> **Tugas yang Diberikan 1**: Salin dengan tepat bagian teks tentang filsafat Jepang yang diawali kata-kata berisi "Tetsugaku digunakan untuk" dan diakhiri "nilai-nilai falsafah hidup.".
> **Tugas yang Diberikan 2**: Tulis ulang secara lebih ringkas paragraf dalam teks tentang filsafat Jepang yang dimulai dengan "Tetsugaku digunakan untuk", dengan tetap mempertahankan fakta-fakta utamanya.

> **Teks Halaman**:
========

Tetsugaku digunakan untuk menggambarkan bahwa orang–orang Jepang terkadang memilih terhadap hal-hal yang dapat membantu pembangunan masyarakat modern, terkadang muncul ketidakpercayaan akibat hilangnya spiritualitas dan munculnya ancaman yang bersifat etnosentris karena mereka tidak terbiasa dengan hal-hal yang baru.

2.2  Aliran-aliran Filsafat Jepang
Masyarakat jepang mengalami perkembangan pesat dalam filsafat, sebab kebudayaan masyarakat jepang memang sangat menjunjung tinggi nilai-nilai falsafah hidup.

========

> **Data Hasil Ekstraksi**:
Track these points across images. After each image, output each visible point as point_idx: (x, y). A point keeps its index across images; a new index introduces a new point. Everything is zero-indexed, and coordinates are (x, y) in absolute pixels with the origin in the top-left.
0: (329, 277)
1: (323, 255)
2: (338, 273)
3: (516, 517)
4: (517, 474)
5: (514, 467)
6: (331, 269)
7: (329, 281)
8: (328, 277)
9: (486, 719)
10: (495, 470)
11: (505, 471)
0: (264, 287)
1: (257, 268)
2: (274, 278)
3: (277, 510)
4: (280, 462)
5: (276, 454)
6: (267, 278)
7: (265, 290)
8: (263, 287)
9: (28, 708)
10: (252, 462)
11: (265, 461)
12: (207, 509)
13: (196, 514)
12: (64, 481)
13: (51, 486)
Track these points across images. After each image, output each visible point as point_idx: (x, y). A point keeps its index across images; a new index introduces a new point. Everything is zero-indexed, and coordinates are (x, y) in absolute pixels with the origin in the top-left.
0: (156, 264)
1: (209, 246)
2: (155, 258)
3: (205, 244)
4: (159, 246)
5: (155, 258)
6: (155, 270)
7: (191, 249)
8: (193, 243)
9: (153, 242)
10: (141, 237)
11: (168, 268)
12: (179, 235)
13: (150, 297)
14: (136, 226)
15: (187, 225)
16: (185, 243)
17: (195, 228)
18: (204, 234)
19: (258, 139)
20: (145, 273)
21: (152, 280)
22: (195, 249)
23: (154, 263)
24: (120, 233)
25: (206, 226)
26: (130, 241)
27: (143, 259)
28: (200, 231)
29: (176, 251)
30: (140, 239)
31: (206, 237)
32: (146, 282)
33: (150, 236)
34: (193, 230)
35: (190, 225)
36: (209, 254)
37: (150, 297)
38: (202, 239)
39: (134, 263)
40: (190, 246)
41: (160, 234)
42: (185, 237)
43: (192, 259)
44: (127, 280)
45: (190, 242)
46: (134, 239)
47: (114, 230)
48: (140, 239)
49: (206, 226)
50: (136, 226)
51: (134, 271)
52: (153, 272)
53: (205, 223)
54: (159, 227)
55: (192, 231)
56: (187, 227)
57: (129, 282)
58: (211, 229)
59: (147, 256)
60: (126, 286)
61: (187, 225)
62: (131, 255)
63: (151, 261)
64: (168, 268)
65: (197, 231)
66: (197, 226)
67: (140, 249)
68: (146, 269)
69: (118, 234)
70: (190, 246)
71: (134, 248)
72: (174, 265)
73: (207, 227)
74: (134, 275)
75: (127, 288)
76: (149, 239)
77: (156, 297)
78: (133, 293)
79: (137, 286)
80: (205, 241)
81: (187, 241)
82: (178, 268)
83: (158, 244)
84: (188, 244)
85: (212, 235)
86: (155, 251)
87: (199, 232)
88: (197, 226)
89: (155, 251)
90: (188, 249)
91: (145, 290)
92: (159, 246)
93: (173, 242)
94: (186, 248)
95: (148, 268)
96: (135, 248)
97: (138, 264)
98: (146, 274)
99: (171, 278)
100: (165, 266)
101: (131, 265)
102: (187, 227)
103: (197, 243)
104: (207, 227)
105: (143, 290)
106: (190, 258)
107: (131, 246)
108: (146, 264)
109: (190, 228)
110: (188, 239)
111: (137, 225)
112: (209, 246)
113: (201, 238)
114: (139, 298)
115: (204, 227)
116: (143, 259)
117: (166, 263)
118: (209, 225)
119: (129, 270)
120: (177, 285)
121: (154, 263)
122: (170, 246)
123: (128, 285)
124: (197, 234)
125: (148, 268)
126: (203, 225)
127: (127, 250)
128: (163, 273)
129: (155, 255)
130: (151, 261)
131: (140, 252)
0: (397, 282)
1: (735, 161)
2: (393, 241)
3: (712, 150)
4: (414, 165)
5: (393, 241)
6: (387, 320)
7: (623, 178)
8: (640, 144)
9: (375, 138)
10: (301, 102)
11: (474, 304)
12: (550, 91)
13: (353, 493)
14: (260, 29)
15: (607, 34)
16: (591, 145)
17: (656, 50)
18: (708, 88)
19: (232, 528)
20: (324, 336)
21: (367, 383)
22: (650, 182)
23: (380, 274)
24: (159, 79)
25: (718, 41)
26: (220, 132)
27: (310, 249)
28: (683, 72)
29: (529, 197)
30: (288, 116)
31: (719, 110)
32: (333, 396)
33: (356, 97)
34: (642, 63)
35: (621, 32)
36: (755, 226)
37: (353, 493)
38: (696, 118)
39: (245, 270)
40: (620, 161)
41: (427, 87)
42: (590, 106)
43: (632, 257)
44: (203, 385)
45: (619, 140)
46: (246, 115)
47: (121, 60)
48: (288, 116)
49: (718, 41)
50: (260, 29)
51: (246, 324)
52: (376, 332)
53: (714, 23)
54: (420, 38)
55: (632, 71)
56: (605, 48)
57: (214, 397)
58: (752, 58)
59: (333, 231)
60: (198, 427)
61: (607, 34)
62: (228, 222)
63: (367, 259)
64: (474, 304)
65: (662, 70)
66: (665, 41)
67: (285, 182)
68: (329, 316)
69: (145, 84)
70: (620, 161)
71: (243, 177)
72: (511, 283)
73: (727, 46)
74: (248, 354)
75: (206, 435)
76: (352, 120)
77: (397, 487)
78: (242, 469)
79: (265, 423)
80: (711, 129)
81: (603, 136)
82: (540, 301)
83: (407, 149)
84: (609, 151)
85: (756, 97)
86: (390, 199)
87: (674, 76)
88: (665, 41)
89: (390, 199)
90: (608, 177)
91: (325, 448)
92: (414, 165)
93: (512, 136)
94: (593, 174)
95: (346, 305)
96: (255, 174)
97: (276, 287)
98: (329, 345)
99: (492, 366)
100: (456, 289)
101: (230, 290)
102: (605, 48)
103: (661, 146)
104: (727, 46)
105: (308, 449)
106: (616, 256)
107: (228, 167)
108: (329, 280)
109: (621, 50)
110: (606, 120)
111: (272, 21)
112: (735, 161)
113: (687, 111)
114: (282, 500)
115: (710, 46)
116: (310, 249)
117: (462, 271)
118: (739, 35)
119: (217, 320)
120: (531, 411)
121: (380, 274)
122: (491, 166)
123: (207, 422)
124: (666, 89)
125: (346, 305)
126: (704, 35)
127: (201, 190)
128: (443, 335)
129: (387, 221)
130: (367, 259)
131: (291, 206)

========

> **Keluaran Lengkap 1**:
Tetsugaku digunakan untuk menggambarkan bahwa orang–orang Jepang terkadang memilih terhadap hal-hal yang dapat membantu pembangunan masyarakat modern, terkadang muncul ketidakpercayaan akibat hilangnya spiritualitas dan munculnya ancaman yang bersifat etnosentris karena mereka tidak terbiasa dengan hal-hal yang baru.

2.2  Aliran-aliran Filsafat Jepang
Masyarakat jepang mengalami perkembangan pesat dalam filsafat, sebab kebudayaan masyarakat jepang memang sangat menjunjung tinggi nilai-nilai falsafah hidup.

> **Keluaran Lengkap 2**: Tetsugaku menggambarkan bahwa orang Jepang kadang memilih hal-hal yang membantu pembangunan masyarakat modern. Namun, kadang juga muncul ketidakpercayaan akibat hilangnya spiritualitas. Selain itu, muncul ancaman etnosentris karena mereka tidak terbiasa dengan hal-hal baru.